*** Opening of Given data ***

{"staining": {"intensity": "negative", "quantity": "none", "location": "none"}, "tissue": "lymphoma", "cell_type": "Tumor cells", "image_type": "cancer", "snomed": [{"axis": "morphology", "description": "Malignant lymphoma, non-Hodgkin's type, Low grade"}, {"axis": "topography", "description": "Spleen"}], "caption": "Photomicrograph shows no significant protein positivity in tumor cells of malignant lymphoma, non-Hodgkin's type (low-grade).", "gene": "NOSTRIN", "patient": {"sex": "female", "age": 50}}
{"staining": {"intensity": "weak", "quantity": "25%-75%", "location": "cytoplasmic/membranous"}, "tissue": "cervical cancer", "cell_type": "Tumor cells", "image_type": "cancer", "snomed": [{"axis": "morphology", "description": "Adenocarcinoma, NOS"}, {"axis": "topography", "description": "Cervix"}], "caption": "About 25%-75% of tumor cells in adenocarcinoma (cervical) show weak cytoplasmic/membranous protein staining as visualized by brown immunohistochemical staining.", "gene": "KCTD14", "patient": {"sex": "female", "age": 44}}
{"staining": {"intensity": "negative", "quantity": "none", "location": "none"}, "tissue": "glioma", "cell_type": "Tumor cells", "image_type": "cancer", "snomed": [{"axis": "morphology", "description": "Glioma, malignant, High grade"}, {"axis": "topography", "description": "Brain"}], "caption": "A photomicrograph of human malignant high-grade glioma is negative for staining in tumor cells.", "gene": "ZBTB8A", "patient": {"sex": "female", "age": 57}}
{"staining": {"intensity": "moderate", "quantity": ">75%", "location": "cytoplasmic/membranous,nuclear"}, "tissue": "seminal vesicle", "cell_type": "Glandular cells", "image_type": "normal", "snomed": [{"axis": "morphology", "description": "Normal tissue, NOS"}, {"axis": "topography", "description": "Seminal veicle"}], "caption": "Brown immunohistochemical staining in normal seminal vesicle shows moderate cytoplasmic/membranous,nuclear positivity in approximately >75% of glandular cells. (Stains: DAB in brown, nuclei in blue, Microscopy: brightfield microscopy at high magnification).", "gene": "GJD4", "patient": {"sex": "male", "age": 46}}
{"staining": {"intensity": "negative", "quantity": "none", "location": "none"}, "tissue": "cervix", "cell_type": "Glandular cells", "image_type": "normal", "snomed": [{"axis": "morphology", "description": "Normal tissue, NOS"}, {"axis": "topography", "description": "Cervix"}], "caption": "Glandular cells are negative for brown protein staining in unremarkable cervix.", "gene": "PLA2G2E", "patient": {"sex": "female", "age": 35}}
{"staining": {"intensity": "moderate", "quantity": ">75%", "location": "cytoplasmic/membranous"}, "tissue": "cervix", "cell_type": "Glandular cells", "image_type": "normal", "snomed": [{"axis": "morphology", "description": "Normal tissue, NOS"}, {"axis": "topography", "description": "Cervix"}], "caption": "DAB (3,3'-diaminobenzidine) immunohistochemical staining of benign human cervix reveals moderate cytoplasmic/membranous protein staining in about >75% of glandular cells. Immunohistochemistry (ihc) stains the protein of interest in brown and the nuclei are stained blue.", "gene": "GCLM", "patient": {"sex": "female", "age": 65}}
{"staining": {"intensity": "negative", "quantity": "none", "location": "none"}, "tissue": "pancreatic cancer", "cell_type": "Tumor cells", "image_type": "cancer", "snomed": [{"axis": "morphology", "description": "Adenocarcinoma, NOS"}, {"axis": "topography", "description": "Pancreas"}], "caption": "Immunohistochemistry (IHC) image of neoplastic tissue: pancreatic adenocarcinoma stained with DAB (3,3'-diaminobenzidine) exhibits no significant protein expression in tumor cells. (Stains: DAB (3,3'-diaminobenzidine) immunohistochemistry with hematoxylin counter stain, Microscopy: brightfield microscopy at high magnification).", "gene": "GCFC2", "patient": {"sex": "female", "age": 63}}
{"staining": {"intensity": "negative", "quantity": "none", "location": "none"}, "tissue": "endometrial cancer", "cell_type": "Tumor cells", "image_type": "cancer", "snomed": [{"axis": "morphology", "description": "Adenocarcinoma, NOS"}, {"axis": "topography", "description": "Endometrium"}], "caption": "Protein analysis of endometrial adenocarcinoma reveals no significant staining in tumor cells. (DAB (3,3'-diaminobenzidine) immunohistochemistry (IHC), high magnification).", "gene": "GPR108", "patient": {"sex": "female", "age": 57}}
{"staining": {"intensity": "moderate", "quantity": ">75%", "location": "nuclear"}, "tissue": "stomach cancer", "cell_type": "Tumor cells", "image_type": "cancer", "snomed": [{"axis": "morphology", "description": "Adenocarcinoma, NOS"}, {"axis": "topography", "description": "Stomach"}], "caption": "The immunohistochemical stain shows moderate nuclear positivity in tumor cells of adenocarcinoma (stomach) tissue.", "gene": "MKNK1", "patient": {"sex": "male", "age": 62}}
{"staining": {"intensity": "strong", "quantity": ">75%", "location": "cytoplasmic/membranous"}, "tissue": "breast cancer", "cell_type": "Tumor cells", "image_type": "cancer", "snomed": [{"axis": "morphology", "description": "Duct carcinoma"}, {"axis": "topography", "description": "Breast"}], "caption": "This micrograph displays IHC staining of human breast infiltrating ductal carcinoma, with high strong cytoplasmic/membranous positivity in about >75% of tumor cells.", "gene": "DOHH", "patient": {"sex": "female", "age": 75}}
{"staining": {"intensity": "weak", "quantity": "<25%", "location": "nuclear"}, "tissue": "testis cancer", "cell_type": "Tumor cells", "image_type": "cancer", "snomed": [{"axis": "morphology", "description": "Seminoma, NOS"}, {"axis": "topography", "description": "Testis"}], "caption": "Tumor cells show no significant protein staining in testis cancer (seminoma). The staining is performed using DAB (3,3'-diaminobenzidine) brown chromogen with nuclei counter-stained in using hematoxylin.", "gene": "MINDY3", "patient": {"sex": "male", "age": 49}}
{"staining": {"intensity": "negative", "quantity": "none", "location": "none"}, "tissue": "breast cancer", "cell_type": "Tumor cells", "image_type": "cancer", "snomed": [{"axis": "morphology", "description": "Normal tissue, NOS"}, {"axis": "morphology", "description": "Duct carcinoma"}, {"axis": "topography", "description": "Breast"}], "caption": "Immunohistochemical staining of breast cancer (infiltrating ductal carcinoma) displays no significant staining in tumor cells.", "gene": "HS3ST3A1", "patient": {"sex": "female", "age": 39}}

*** Close of Given data ***

▶ [Directions]
Copy all lines of the records that have the string "Cervix" in them.

▶ [Expected answer]
{"staining": {"intensity": "weak", "quantity": "25%-75%", "location": "cytoplasmic/membranous"}, "tissue": "cervical cancer", "cell_type": "Tumor cells", "image_type": "cancer", "snomed": [{"axis": "morphology", "description": "Adenocarcinoma, NOS"}, {"axis": "topography", "description": "Cervix"}], "caption": "About 25%-75% of tumor cells in adenocarcinoma (cervical) show weak cytoplasmic/membranous protein staining as visualized by brown immunohistochemical staining.", "gene": "KCTD14", "patient": {"sex": "female", "age": 44}}
{"staining": {"intensity": "negative", "quantity": "none", "location": "none"}, "tissue": "cervix", "cell_type": "Glandular cells", "image_type": "normal", "snomed": [{"axis": "morphology", "description": "Normal tissue, NOS"}, {"axis": "topography", "description": "Cervix"}], "caption": "Glandular cells are negative for brown protein staining in unremarkable cervix.", "gene": "PLA2G2E", "patient": {"sex": "female", "age": 35}}
{"staining": {"intensity": "moderate", "quantity": ">75%", "location": "cytoplasmic/membranous"}, "tissue": "cervix", "cell_type": "Glandular cells", "image_type": "normal", "snomed": [{"axis": "morphology", "description": "Normal tissue, NOS"}, {"axis": "topography", "description": "Cervix"}], "caption": "DAB (3,3'-diaminobenzidine) immunohistochemical staining of benign human cervix reveals moderate cytoplasmic/membranous protein staining in about >75% of glandular cells. Immunohistochemistry (ihc) stains the protein of interest in brown and the nuclei are stained blue.", "gene": "GCLM", "patient": {"sex": "female", "age": 65}}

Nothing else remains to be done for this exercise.